Показательными тут становятся слова «не ослушался мольбы его» – не приказа, не распоряжения, но именно мольбы, потому как, безусловно, князь понимал, что покорность преподобного есть не лукавое притворство загнанного в безвыходное положение «худого и грешного чернеца», но истинное смирение, которое, по словам преподобного Максима Исповедника, «освобождает человека от всякого греха, потому что оно отсекает страсти душевные и телесные».
В 1408 году, через 11 лет после основания Рождества Богородицы Белозерской обители, в Можайске, на берегу Москва-реки преподобным Ферапонтом был основан Рождества Богородицы Лужецкий (расположенный в пойменных лугах) монастырь, в котором в 1426 году он в возрасте 95 лет нашел свое последнее упокоение.
В тот первый приезд в Ферапонтово с посещением музея фресок Дионисия в Рождественском соборе монастыря, мне не повезло. Из-за сырости – всю последнюю неделю шли дожди – храм оказался закрыт.
Уже на выходе, в Святых вратах, меня задержал смотритель, и чтобы хоть как-то (по-своему разумению) скрасить разочарование редкого в такое ненастье посетителя завел со мной беседу – как водится, долгую и бессмысленную. И вот когда я уже собирался уходить, поблагодарив неожиданного собеседника, он вдруг поведал мне о «секретной экспедиции» (это были его слова), проведенной здесь после войны, которую он запомнил, будучи еще ребенком.
Почему именно эту историю мне тогда пришлось выслушать, сказать теперь уже невозможно.
А история была такова: в 1946 году в Московском Кремле начались ремонт и реставрация Успенского собора, который, как известно, был расписан Дионисием – автором фресок Рождественского собора Ферапонтова Белозерского монастыря. В то время бытовало мнение, что, работая на Севере, Дионисий пользовался натуральными красителями, полученными из местных цветных глин и камней, которыми изобиловали (и по сей день изобилуют) берега Бородавского озера. А посему комендатура Московского Кремля приняла решение организовать экспедицию – секретную, разумеется, – в Ферапонтово для сбора необходимых для реставрации собора природных красящих материалов.

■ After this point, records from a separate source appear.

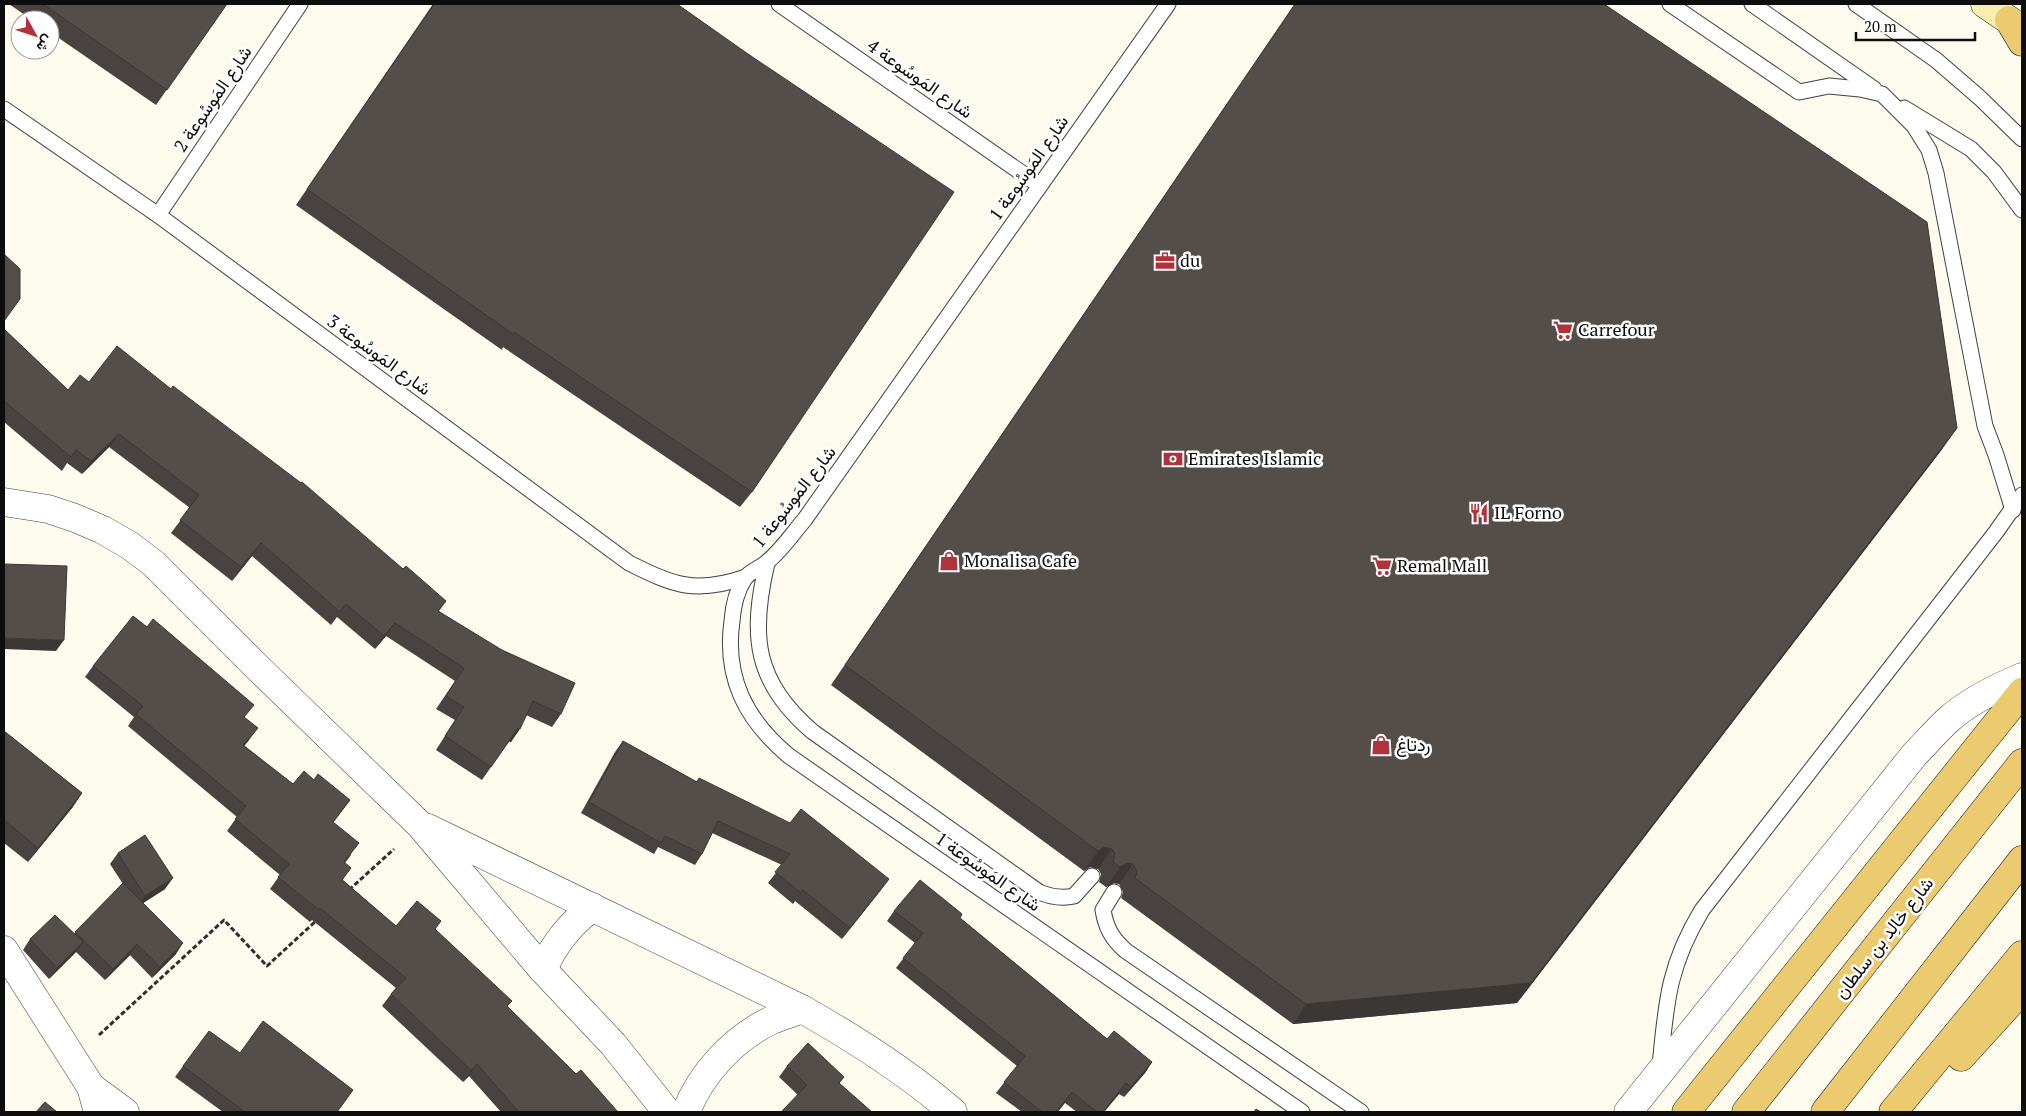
<svg xmlns="http://www.w3.org/2000/svg" width="2026" height="1116" viewBox="0 0 2026 1116" font-family="'PT Serif',Vazirmatn,serif">
	<rect width="100%" height="100%" fill="#fdfaee"/>
	<g fill="none" stroke-linecap="round" stroke-linejoin="round">
		<defs>
			<g id="service">
				<polyline points="779,4 1039,185"/>
				<path d="M1168 4 805 519C793 533 782 550 767 562 761 568 750 571 745 578 737 590 733 607 732 621 724 678 746 720 789 756L1302 1112"/>
				<polyline points="1670,4 1799,92 1829,86 1860,89 1882,94 1914,126 1929,150 1936,173 1985,426 1996,455 2013,510"/>
				<polyline points="1752,4 1874,89"/>
				<polyline points="1856,4 1936,60 1980,98 2022,139"/>
				<polyline points="1904,108 1971,149 1994,172 2022,210"/>
				<path d="M4 109 158 215 629 563C675 586 696 594 746 577"/>
				<polyline points="158,215 300,4"/>
				<path d="M767 563C750 635 754 682 813 732L1039 892C1051 897 1061 899 1074 896L1092 876"/>
				<path d="M1114 892 1103 910C1106 928 1112 939 1126 951L1361 1112"/>
				<path d="M1660 1066C1666 1004 1668 966 1702 910L1996 532 2022 495"/>
			</g>
			<g id="minor">
				<polyline points="4,502 48,509 75,518 103,530 129,545 153,563 257,667 420,825 543,970 613,1044 667,1112"/>
				<path d="M428 828 802 1009C855 1039 907 1072 953 1112"/>
				<polyline points="4,950 91,1087 98,1112"/>
				<path d="M543 970C554 943 570 925 592 907"/>
				<polyline points="91,1087 125,1112"/>
				<path d="M686 1112C701 1073 734 1038 772 1020 782 1016 792 1013 802 1009"/>
				<path d="M1628 1112 1915 754C1926 743 1936 731 1948 720 1969 701 1996 688 2022 677"/>
			</g>
			<polyline id="secondary" points="1985,4 2022,29"/>
			<g id="primary">
				<polyline points="2009,20 2022,42"/>
				<polyline points="1961,1057 2022,990"/>
				<polyline points="1686,1112 2022,692"/>
				<polyline points="1746,1112 2022,763"/>
				<polyline points="1825,1112 2022,860"/>
				<polyline points="1893,1112 2022,955"/>
			</g>
		</defs>
		<use href="#service" stroke="#404040" stroke-width="17"/>
		<use href="#minor" stroke="#404040" stroke-width="29"/>
		<use href="#secondary" stroke="#2f2f2f" stroke-width="29"/>
		<use href="#primary" stroke="#1e1e1e" stroke-width="29"/>
		<g stroke="#2f2f2f" stroke-width="3" stroke-dasharray="5 2.5" stroke-linecap="butt">
			<polyline points="349,890 394,849"/>
			<polyline points="99,1035 224,920 267,966 317,920"/>
		</g>
		<use href="#service" stroke="#fff" stroke-width="15"/>
		<use href="#minor" stroke="#fff" stroke-width="28"/>
		<use href="#secondary" stroke="#f8eeaf" stroke-width="28"/>
		<use href="#primary" stroke="#eccb70" stroke-width="28"/>
	</g>
	<g fill="#484340">
		<polygon points="9,4 227,4 156,105 50,32 50,20 32,20"/>
		<polygon points="433,4 752,492 740,507 503,347 502,350 296,205"/>
		<polygon points="1295,4 1943,448 1517,1003 1293,1024 1121,898 1123,892 1119,884 1114,883 1106,887 1099,882 1101,874 1098,869 1090,867 1084,871 831,685"/>
		<polygon points="4,329 68,390 89,382 171,389 403,569 446,601 439,611 561,714 552,727 526,715 511,742 509,741 482,780 436,750 455,720 436,709 455,681 386,636 375,649 337,617 331,625 252,556 232,581 171,533 190,508 109,447 82,474 67,463 62,471 4,422"/>
		<polygon points="93,666 245,718 249,740 244,746 293,784 314,780 350,800 333,823 351,855 345,863 343,880 396,926 435,930 508,1007 576,1074 618,1112 501,1112 469,1076 463,1082 382,1006 391,994 396,988 312,920 310,922 270,889 280,875 227,831 237,817 128,726 134,717 85,677"/>
		<polygon points="4,731 82,793 72,808 28,862 4,843"/>
		<polygon points="623,741 697,782 889,879 842,939 795,901 793,904 768,883 782,865 712,833 702,854 695,865 658,847 654,854 581,813 615,752"/>
		<polygon points="118,853 165,889 143,903 176,954 152,978 130,955 105,980 76,952 49,979 23,950 30,939 74,934 123,884 110,864"/>
		<polygon points="894,911 960,918 1107,1039 1152,1062 1145,1073 1124,1097 1119,1094 1104,1112 1077,1112 1065,1103 1058,1112 1022,1112 996,1093 1017,1066 896,968 915,943 887,921"/>
		<polygon points="240,1053 353,1090 337,1112 223,1112 175,1077 183,1066"/>
		<polygon points="787,1066 844,1077 839,1083 798,1095 779,1077"/>
	</g>
	<g fill="#3b3734">
		<polygon points="1957,428 1943,448 1517,1003 1293,1024 1306,1004"/>
		<polygon points="119,434 109,447 82,474 91,461"/>
		<polygon points="261,543 252,556 232,581 241,567"/>
		<polygon points="395,623 386,636 375,649 384,636"/>
		<polygon points="4,638 64,640 56,651 4,649"/>
		<polygon points="258,728 249,740 235,757 243,745"/>
		<polygon points="518,728 520,729 511,742 508,741"/>
		<polygon points="82,793 72,808 28,862 38,848"/>
		<polygon points="1104,847 1112,849 1098,869 1090,867 1084,871 1098,851"/>
		<polygon points="1128,863 1133,864 1119,884 1114,883 1106,887 1120,867"/>
		<polygon points="173,878 165,889 137,907 145,896"/>
		<polygon points="889,879 881,890 842,939 850,928"/>
		<polygon points="83,942 75,953 49,979 57,968"/>
		<polygon points="183,943 176,954 152,978 160,967"/>
		<polygon points="137,944 130,955 105,980 113,969"/>
		<polygon points="1152,1062 1145,1073 1124,1097 1131,1087"/>
		<polygon points="477,1064 469,1076 463,1082 471,1070"/>
		<polygon points="1126,1083 1119,1094 1104,1112 1103,1112"/>
	</g>
	<g fill="#544e4a" stroke="#3b3734">
		<polygon points="43,4 227,4 167,90"/>
		<polygon points="434,4 677,4 748,54 954,192 752,492 514,332 513,334 307,189"/>
		<polygon points="1295,4 1604,4 1927,222 1957,428 1531,983 1306,1004 1135,878 1137,872 1133,864 1128,863 1120,867 1113,862 1115,854 1112,849 1104,847 1098,851 845,665"/>
		<polygon points="4,254 20,269 20,299 4,321"/>
		<polygon points="4,329 68,390 80,375 89,382 117,346 171,389 173,386 301,483 302,482 403,569 406,566 446,601 438,611 502,650 575,683 561,714 533,701 520,729 518,728 491,767 445,736 464,707 446,696 464,668 395,623 384,636 346,604 340,612 261,543 241,567 180,520 199,495 119,434 91,461 76,450 71,457 4,401"/>
		<polygon points="4,564 67,566 64,640 4,638"/>
		<polygon points="133,616 147,627 153,619 254,705 244,717 258,728 243,745 293,784 304,771 314,780 318,774 350,800 333,822 359,843 344,862 351,868 342,880 396,926 417,901 441,921 435,929 512,1001 507,1006 576,1074 581,1070 618,1112 519,1112 477,1064 471,1070 391,994 406,978 320,908 319,910 278,877 289,864 235,819 246,806 136,714 143,706 93,666"/>
		<polygon points="4,731 82,793 38,848 4,820"/>
		<polygon points="623,741 697,782 699,778 790,823 801,809 889,879 850,928 803,890 801,893 775,872 790,854 718,821 702,854 665,836 661,843 589,802"/>
		<polygon points="145,835 173,878 145,896 118,853"/>
		<polygon points="920,880 962,914 960,918 1107,1039 1114,1031 1152,1062 1131,1087 1126,1083 1103,1112 1097,1112 1072,1092 1056,1112 1042,1112 1004,1082 1025,1056 903,958 923,933 894,911"/>
		<polygon points="123,883 183,943 160,967 137,944 113,969 75,932"/>
		<polygon points="55,915 83,942 57,968 30,939"/>
		<polygon points="263,1021 353,1090 337,1112 245,1112 183,1066 209,1031 240,1053"/>
		<polygon points="808,1043 844,1077 839,1083 872,1112 781,1112 807,1085 787,1066"/>
		<polygon points="45,1102 57,1112 36,1112"/>
		<polygon points="1256,1109 1261,1112 1254,1112"/>
	</g>
	<defs>
		<symbol id="office-bare" viewBox="-9 -9 18 18"><path d="M-6-3h4V-5.5h4V-3h4V5H-6ZM-1-4.5V-3h2v-1.5ZM-6 0V1H6V0Z" fill="#b0323a" stroke="#fff" stroke-width="2.5" paint-order="stroke"/></symbol>
		<symbol id="supermarket-bare" viewBox="-9 -9 18 18"><path d="M-6-5.5h2.5l.6 2H6L4.5 2H-2.5L-4.4-4H-6ZM-1.5 3.2a1.3 1.3 0 1 0 .1 0ZM3 3.2a1.3 1.3 0 1 0 .1 0Z" fill="#b0323a" stroke="#fff" stroke-width="2.5" paint-order="stroke"/></symbol>
		<symbol id="bank-bare" viewBox="-9 -9 18 18"><path d="M-6-4H6V4H-6ZM0-2.3a2.3 2.3 0 1 0 0 4.6a2.3 2.3 0 1 0 0-4.6Z" fill="#b0323a" stroke="#fff" stroke-width="2.5" paint-order="stroke"/></symbol>
		<symbol id="restaurant-bare" viewBox="-9 -9 18 18"><path d="M-5-6h1v4h1v-4h1v4h1v-4h1v5L-1.5 .5V6h-2V.5L-5-1ZM5-6V6H3V1.5H1.5Q1.5-4 5-6Z" fill="#b0323a" stroke="#fff" stroke-width="2.5" paint-order="stroke"/></symbol>
		<symbol id="shop-bare" viewBox="-9 -9 18 18"><path d="M-5-2.5h2.3a2.7 3.5 0 0 1 5.4 0H5L5.5 6h-11ZM-1.5-2.5h3a1.5 2.3 0 0 0-3 0Z" fill="#b0323a" stroke="#fff" stroke-width="2.5" paint-order="stroke"/></symbol>
	</defs>
	<g fill-rule="evenodd">
		<use href="#office-bare" x="1151" y="247" width="28" height="28"/>
		<use href="#supermarket-bare" x="1549" y="316" width="28" height="28"/>
		<use href="#bank-bare" x="1159" y="445" width="28" height="28"/>
		<use href="#restaurant-bare" x="1465" y="499" width="28" height="28"/>
		<use href="#shop-bare" x="935" y="547" width="28" height="28"/>
		<use href="#supermarket-bare" x="1368" y="552" width="28" height="28"/>
		<use href="#shop-bare" x="1367" y="731" width="28" height="28"/>
	</g>
	<g text-anchor="middle" stroke-width="5" stroke-linejoin="round" paint-order="stroke">
		<g font-size="18" fill="#0d0d0d" stroke="#fff">
			<text transform="translate(920 79) rotate(35)" y="6">شارع المَوسُوعة 4</text>
			<text transform="translate(213 99) rotate(-56)" y="6">شارع المَوسُوعة 2</text>
			<text transform="translate(1029 168) rotate(-55)" y="6">شارع المَوسُوعة 1</text>
			<text transform="translate(379 355) rotate(36)" y="6">شارع المَوسُوعة 3</text>
			<text transform="translate(794 497) rotate(-52)" y="6">شارع المَوسُوعة 1</text>
			<text transform="translate(988 872) rotate(35)" y="6">شارع المَوسُوعة 1</text>
			<text transform="translate(1884 938) rotate(-52)" y="6">شارع خالِد بن سلطان</text>
		</g>
		<g font-size="18" fill="#0d0d0d" stroke="#fff" text-anchor="start">
			<text x="1180" y="267">du</text>
			<text x="1578" y="336">Carrefour</text>
			<text x="1188" y="465">Emirates Islamic</text>
			<text x="1494" y="519">IL Forno</text>
			<text x="964" y="567">Monalisa Cafe</text>
			<text x="1397" y="572">Remal Mall</text>
			<text x="1396" y="751">ردتاغ</text>
		</g>
	</g>
	<rect width="2026" height="1116" fill="none" stroke="#0d0d0d" stroke-width="10"/>
	<g transform="translate(35 35) rotate(130)"><circle r="24" fill="#ffffff" stroke="#9e9e9e"/>
	<path d="M0-4L9 19L0 12L-9 19Z" fill="#b0323a"/>
	<text y="-8" font-size="14" font-weight="bold" text-anchor="middle" fill="#0d0d0d">ش</text>
	</g>
	<path d="M1856 32v8h119v-8" fill="none" stroke="#0d0d0d" stroke-width="2.5"/>
	<text x="1864" y="32" font-size="15" fill="#0d0d0d" stroke="#ffffff" stroke-width="4" paint-order="stroke">20 m</text>
</svg>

Вот как ту поездку описал один из ее участников, фотограф Государственной центральной художественно-реставрационной мастерской Василий Робинов (его воспоминания я обнаружил много позже нашего разговора с ферапонтовским смотрителем): «При машине два водителя и два вооруженных красноармейца для охраны. Так как в послевоенные годы продукты выдавались по карточкам, то мы сдали свои продовольственные карточки и нам выдали продукты сухим пайком на десять дней… Создалась такая атмосфера, что война продолжается… Города объезжать, в населенных пунктах, в селах, деревнях не останавливаться, с населением не общаться. Полная секретность. Проехали стороной Ярославль, Рыбинск… Дальше наш путь лежал через Пошехонье к Вологде. Вот где мы хватили горя. Оказалось, что проселочная дорога, по которой решил ехать наш руководитель, совсем не приспособлена для езды на автомобиле, да еще на пятитонном, с грузом и девятью пассажирами. Нам все время попадались ручейки, овражки, канавки, через которые можно проехать по небольшим легким мостикам, но которые не были рассчитаны на проезд по ним на автомобиле, к тому же многие из них были полуразрушенными… Получалось так, что не мы ехали на машине, а большую часть пути ехала она на нас…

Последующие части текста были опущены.